É um impacto que oscila, pois depende de várias circunstâncias favoráveis para ter esse papel de redutor. O aumento do mínimo numa situação de recessão pode não ter muita potência. E talvez tenha o efeito inverso. Quando se aumenta demais o mínimo em períodos de crise, pode haver o efeito de deslocamento em que as pessoas são jogadas para fora do mercado formal ou para o desemprego. Ou seja, muitos passam a ganhar menos, sem aproveitar os benefícios dos reajustes reais. Se a economia está aquecida, todos sobem juntos: o empregador, o assalariado, a renda. Nesse contexto, se o mínimo tem mais reajuste que o topo da pirâmide, a desigualdade cede.

É possível constatar, então, que os amplos investimentos em educação feitos pelo governo não são tão eficazes em trazer mais ganhos ao trabalhador?

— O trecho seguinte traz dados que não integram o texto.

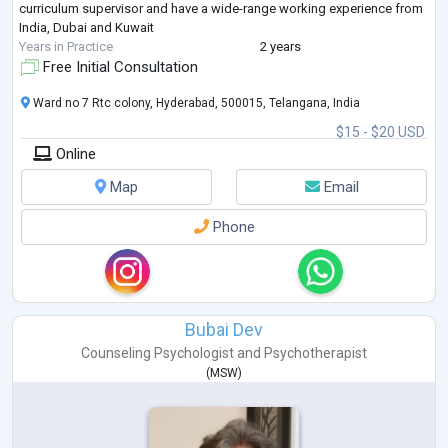
curriculum supervisor and have a wide-range working experience from
India, Dubai and Kuwait
Years in Practice
2 years
Free Initial Consultation
Ward no 7 Rtc colony, Hyderabad, 500015, Telangana, India
$15 - $20 USD
Online
Map
Email
Phone
Bubai Dev
Counseling Psychologist
and
Psychotherapist
(
MSW
)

A educação sempre traz ganhos. Não se pode dizer que os investimentos foram irrelevantes. O Fies, por exemplo, é um programa bilionário que permitiu que muitos jovens que, antes, sequer pensavam em estudar, tivessem hoje um diploma. Mas esses investimentos melhoraram, sobretudo, o acesso à educação. Não a qualidade. O ideal é que os investimentos feitos a partir de agora mirem a melhora da qualidade num horizonte de 20 a 30 anos, senão o Brasil sempre vai ficar à mercê de solavancos externos, dependendo de atores como a China para para vencer seus problemas internos. Para alcançarmos isso, é preciso comprometimento dos governos, mas também da sociedade. É preciso que haja uma conscientização em relação à melhora da educação da mesma forma que está havendo, hoje, sobre a questão da água.